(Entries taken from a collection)
*** Block opens ***

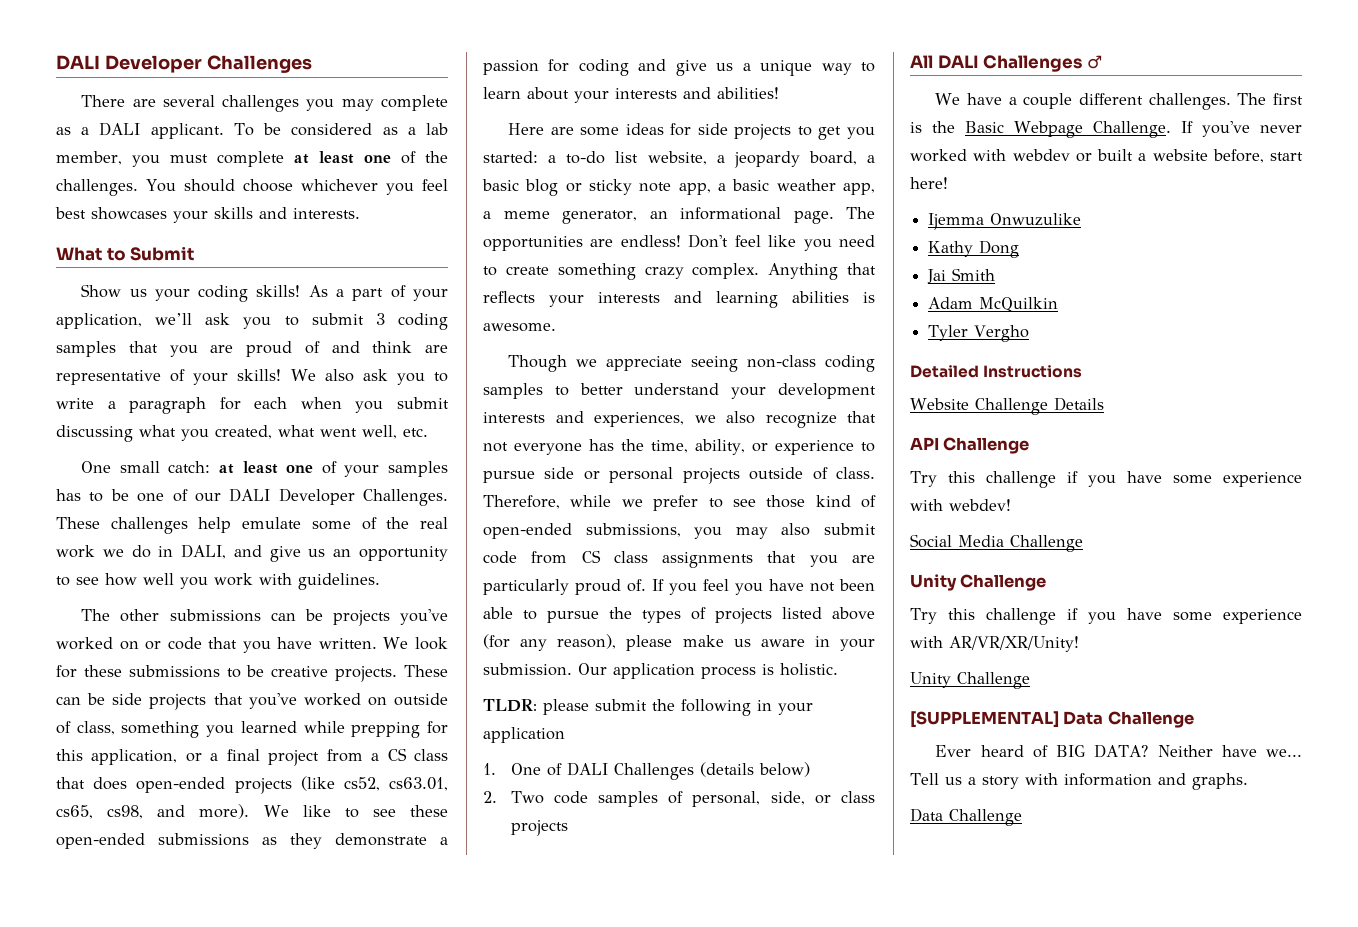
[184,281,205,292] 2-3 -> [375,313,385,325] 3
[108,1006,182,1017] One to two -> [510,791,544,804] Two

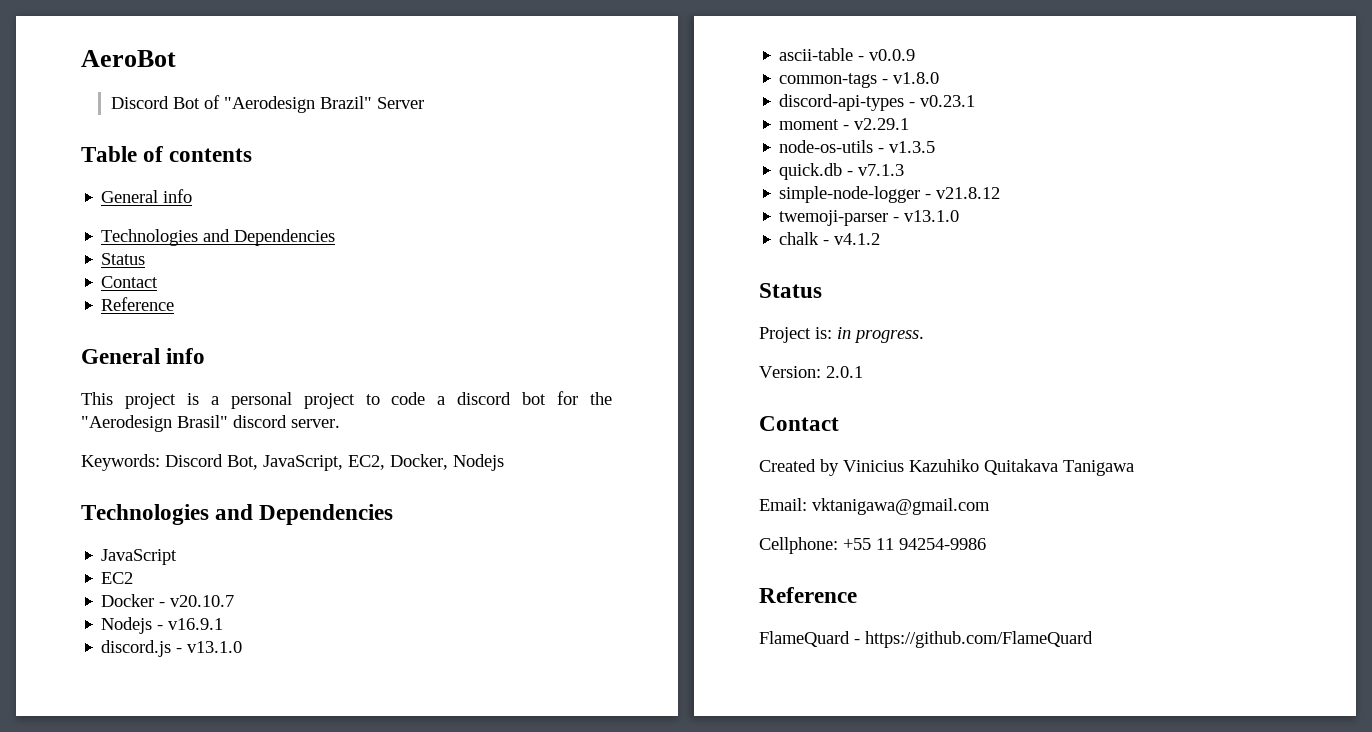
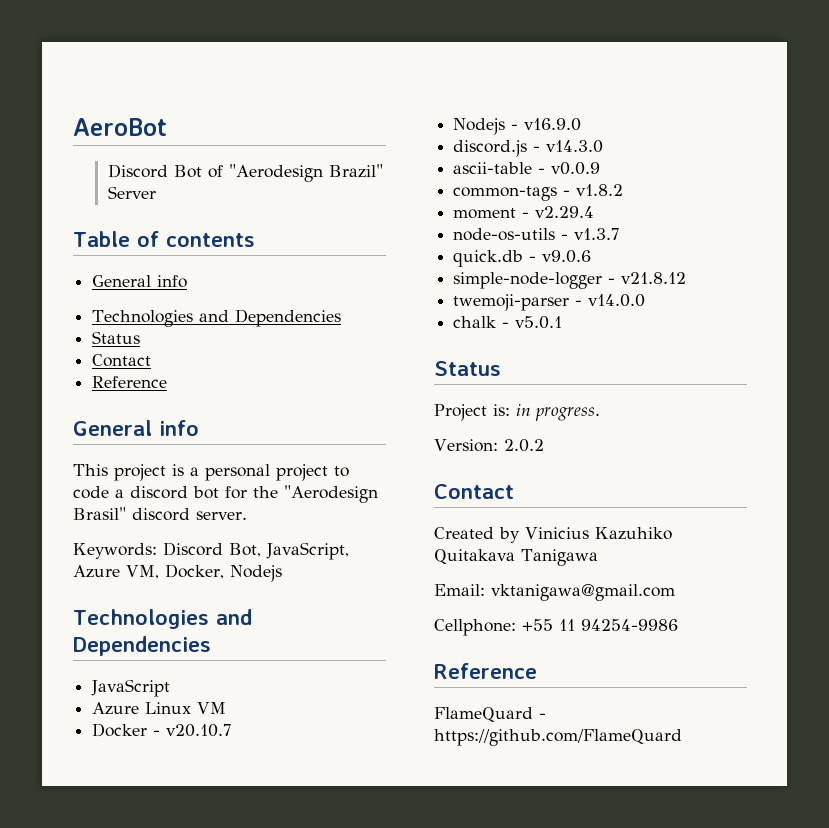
[348,455,385,470] EC2, -> [73,565,159,579] Azure VM,
[101,572,134,584] EC2 -> [92,702,227,715] Azure Linux VM
[168,618,224,630] v16.9.1 -> [524,118,582,131] v16.9.0
[187,641,243,653] v13.1.0 -> [546,140,604,153] v14.3.0
[893,72,940,84] [779,94,976,111] v1.8.0 // discord-api-types - v0.23.1 -> [576,184,624,196] v1.8.2
[854,118,910,130] v2.29.1 -> [535,206,595,218] v2.29.4
[889,141,936,153] v1.3.5 -> [574,228,620,240] v1.3.7
[858,164,905,176] v7.1.3 -> [542,250,592,263] v9.0.6
[904,210,960,222] v13.1.0 -> [588,294,646,307] v14.0.0
[834,233,881,245] v4.1.2 -> [515,316,563,329] v5.0.1
[826,366,863,378] 2.0.1 -> [503,439,544,452] 2.0.2

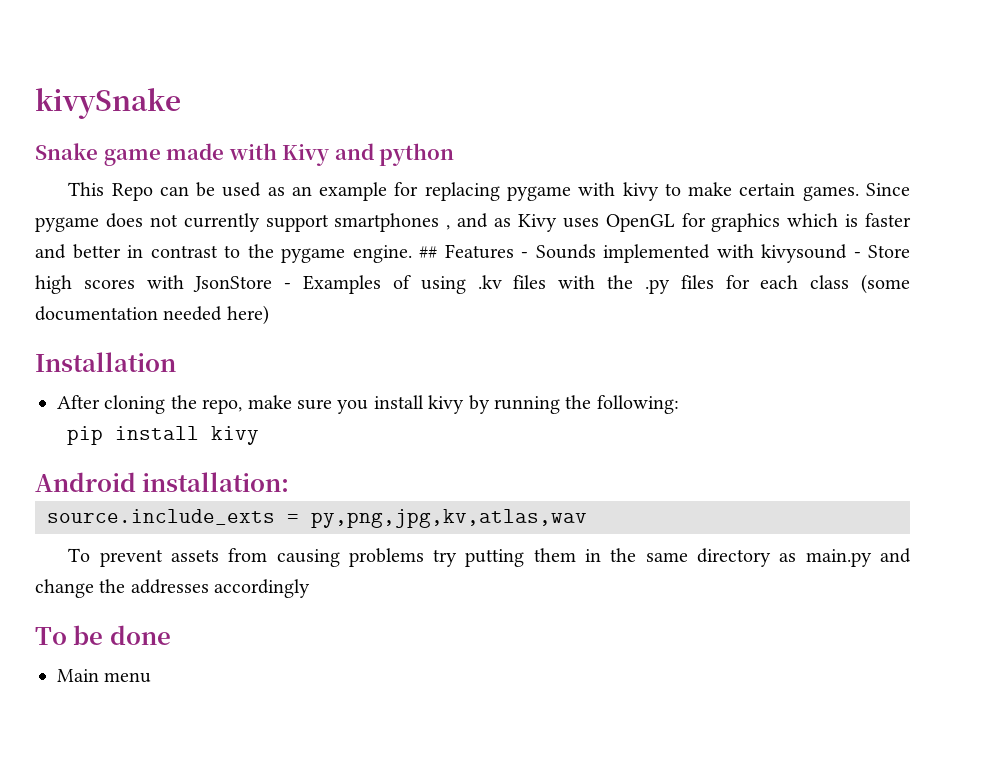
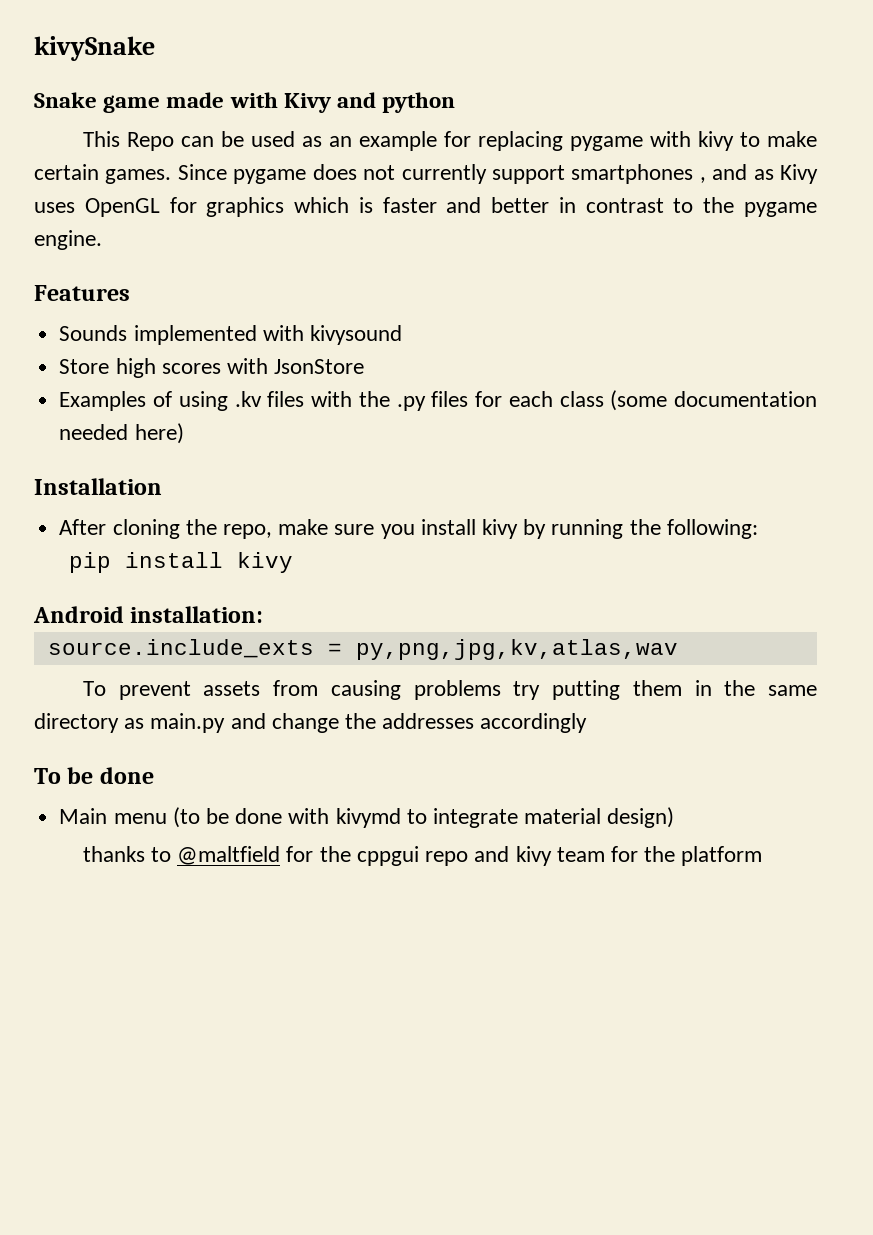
[419,246,437,258] ## -> (102, 240) //
[521,252,528,258] - -> (130, 293) //
[853,252,861,258] - -> (402, 335) //
[284,283,292,289] - -> (365, 366) //
(152, 677) none -> [172,807,675,828] [82,846,763,866] (to be done with kivymd to integrate material design) // thanks to @maltfield for the cppgui repo and kivy team for the platform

*** Block closes ***

Assignment: Give the lines again word for word, from the start of the records to the line holding "[284,283,292,289] - -> (365, 366) //", both included, and leave out any picture.

Worked solution:
[184,281,205,292] 2-3 -> [375,313,385,325] 3
[108,1006,182,1017] One to two -> [510,791,544,804] Two

[348,455,385,470] EC2, -> [73,565,159,579] Azure VM,
[101,572,134,584] EC2 -> [92,702,227,715] Azure Linux VM
[168,618,224,630] v16.9.1 -> [524,118,582,131] v16.9.0
[187,641,243,653] v13.1.0 -> [546,140,604,153] v14.3.0
[893,72,940,84] [779,94,976,111] v1.8.0 // discord-api-types - v0.23.1 -> [576,184,624,196] v1.8.2
[854,118,910,130] v2.29.1 -> [535,206,595,218] v2.29.4
[889,141,936,153] v1.3.5 -> [574,228,620,240] v1.3.7
[858,164,905,176] v7.1.3 -> [542,250,592,263] v9.0.6
[904,210,960,222] v13.1.0 -> [588,294,646,307] v14.0.0
[834,233,881,245] v4.1.2 -> [515,316,563,329] v5.0.1
[826,366,863,378] 2.0.1 -> [503,439,544,452] 2.0.2

[419,246,437,258] ## -> (102, 240) //
[521,252,528,258] - -> (130, 293) //
[853,252,861,258] - -> (402, 335) //
[284,283,292,289] - -> (365, 366) //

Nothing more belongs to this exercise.